Arpita Shah’s Nalini

By Lodoe Laura


One of the most bodily childhood memories I have of my maternal grandmother is helping her deadhead her garden. We would sit together in the sun and pull off faded flowers from their plant. I can still feel in my body the ‘snap’ of the flower separating from its shoot, and the tactility of the dried blossoms that would crunch slightly in my little hand. It didn’t take much tension to remove the dead flowers; just a little pull would release the bud from its stem. My grandmother explained to me that removing the dead flower heads helped the plant nourish itself and that it would birth new flowers in their place.

Something in Arpita Shah’s Nalini brought up this memory. The series is a family album that follows Shah’s matriliny. Photographed over several years, the series was made in India, Kenya and the United Kingdom. The photographer combines images of the women in her family with her familial ephemera and still lives containing the petals and blossoms of various brightly saturated flowers. 

On one level, the obvious connection to my memory is the floral treatments and the familial nature of the photographs. The flowery motifs show up in the textiles of the women’s clothing, printed on to their bedsheets and springing up in their environment. One image from Nalini depicts a woman in magenta standing against the backdrop of a flowering bougainvillaea. A still life combines a long grey and brown braided lock of hair with four bright pink floral buds. 

The objects in the pictures are tactile. A black and white photograph of Shah’s great grandmother standing next to a vase of cut flowers has its edges torn, perhaps from years of passing it around to admire the woman’s portrait. 

“ …in viewing the photograph, I feel the weight of my own chest pressed up against my grandma’s.”

But the images are also deeply somatic. A particular frame depicts Shah embracing her grandmother. There’s a visceral intimacy rooted in the way the women’s heads rest on each others’ shoulders. Granddaughter and grandmother are mirrored images of one another, and in viewing the photograph, I feel the weight of my own chest pressed up against my grandma’s. In Shah’s image of two hands grasping another, I can feel the way the skin draped elegantly over the veins and small bones in my grandmother’s hands. I can feel the coolness of her slim fingers slipped in between my own.

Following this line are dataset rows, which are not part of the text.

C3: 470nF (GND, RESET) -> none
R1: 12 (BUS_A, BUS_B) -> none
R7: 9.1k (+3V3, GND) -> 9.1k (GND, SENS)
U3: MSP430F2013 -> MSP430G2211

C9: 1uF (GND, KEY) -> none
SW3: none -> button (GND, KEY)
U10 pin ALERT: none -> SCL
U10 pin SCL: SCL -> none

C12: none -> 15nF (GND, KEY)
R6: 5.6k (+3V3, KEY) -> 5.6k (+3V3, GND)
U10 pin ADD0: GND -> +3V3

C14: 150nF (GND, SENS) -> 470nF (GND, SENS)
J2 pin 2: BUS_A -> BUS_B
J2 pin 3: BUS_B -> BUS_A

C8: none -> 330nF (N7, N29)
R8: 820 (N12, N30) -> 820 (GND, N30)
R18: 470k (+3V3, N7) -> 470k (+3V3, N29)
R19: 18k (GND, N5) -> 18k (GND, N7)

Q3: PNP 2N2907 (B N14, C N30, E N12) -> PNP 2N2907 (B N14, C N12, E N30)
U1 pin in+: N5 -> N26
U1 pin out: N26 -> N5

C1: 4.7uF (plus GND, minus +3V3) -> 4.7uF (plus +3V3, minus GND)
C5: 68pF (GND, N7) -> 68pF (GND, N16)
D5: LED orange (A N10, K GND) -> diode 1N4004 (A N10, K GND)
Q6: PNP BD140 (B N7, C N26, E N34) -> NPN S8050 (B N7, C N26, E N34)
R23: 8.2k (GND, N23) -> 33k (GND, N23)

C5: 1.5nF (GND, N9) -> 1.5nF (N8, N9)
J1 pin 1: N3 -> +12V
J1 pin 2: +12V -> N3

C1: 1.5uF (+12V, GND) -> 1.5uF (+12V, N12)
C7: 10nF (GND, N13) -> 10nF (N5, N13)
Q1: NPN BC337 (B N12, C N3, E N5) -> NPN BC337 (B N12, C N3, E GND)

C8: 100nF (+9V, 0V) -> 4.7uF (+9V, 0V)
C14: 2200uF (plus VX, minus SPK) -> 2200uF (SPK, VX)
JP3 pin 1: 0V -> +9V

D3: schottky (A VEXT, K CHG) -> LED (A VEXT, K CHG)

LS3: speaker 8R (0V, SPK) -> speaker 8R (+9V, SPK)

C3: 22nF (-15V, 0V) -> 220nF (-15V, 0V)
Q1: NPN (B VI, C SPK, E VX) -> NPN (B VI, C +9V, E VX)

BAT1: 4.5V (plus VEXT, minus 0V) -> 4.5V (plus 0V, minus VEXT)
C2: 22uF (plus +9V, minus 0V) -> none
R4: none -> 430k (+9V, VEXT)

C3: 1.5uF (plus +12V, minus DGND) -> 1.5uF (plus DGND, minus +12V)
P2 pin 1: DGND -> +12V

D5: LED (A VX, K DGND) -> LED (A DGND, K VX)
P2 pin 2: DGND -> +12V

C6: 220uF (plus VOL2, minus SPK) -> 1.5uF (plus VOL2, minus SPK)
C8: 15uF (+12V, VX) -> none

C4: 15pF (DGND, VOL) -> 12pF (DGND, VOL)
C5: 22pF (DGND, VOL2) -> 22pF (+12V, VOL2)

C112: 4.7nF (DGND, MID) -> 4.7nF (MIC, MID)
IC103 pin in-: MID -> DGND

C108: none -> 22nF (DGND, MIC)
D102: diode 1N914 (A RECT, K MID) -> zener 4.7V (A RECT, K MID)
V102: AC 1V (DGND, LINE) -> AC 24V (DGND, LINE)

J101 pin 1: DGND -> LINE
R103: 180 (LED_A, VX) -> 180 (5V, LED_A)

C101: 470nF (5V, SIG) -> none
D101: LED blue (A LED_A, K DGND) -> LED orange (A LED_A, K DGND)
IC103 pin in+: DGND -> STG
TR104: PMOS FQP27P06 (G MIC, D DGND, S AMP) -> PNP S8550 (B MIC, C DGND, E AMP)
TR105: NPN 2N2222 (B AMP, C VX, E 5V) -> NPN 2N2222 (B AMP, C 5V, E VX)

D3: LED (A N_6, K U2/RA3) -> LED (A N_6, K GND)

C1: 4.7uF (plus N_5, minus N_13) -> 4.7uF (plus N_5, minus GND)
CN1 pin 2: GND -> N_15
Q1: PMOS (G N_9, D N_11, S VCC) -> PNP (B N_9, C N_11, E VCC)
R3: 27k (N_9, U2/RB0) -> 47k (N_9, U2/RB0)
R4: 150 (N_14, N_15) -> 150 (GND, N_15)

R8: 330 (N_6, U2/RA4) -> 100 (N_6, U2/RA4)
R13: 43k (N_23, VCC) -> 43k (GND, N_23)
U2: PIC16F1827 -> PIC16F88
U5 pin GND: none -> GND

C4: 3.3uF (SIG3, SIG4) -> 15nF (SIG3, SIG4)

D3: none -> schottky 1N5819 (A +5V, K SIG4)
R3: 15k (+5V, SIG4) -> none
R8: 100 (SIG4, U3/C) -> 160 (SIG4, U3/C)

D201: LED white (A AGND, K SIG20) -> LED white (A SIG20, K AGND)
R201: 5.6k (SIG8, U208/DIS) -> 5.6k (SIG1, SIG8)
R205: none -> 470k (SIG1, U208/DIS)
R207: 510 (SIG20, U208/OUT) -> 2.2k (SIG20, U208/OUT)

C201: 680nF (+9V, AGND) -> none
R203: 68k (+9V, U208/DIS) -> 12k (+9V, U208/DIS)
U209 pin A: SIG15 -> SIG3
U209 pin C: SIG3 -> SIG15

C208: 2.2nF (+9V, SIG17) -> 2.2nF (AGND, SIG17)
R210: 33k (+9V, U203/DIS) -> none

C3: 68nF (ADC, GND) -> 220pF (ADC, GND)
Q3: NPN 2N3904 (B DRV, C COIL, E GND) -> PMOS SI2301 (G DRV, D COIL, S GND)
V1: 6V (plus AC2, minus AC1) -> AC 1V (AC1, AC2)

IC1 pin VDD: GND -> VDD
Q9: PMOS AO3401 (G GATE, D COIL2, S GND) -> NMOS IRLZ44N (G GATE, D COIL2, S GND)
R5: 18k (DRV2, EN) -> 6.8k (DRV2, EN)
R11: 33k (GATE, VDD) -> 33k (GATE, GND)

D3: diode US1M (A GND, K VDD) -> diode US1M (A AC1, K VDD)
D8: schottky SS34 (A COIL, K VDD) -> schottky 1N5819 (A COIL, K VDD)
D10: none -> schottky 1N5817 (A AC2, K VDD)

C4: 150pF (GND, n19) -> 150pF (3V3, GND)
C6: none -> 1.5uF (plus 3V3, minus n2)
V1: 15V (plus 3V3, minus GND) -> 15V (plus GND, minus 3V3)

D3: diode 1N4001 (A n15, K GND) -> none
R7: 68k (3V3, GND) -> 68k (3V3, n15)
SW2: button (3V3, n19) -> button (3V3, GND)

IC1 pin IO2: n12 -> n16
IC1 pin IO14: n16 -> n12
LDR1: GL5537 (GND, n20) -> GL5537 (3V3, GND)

Maybe what I relate to the most in the series is the engulfing sense of dislocation it evokes in me. This sense is hinted to in Nalini through the inclusion of official photographs – the types used to apply for passports necessary for international travel. It’s also present in the images of the women taken in an ordinary white room devoid of distinct features. 

This sense of displacement I feel was passed down to me from my grandmother, who spent most of her life an ocean away from the place where she grew up. Drawn away from her home for her husband’s work, my grandma lived an adult life a far distance from her own mother, twin sister and her motherland. 

But my grandma’s garden was filled with flowers from the places she came to be. She taught my mother and me how to snap off dead blossoms from plants we would find while out walking together. The buds contained seeds which she would bury into the dirt of her garden. These seeds rooted in the new soil, and every summer, my grandma’s garden would become pregnant with the buds and blossoms of new flowers, forming a living archive assembled from the movements of her personal history. 

Like my grandmother’s garden, Nalini embodies a maternal memory. Gathered together, Shah’s images entwine the kinship and distance that exists between the generations of women in her family and evoke a personal tale of migration, interrelation and femininity.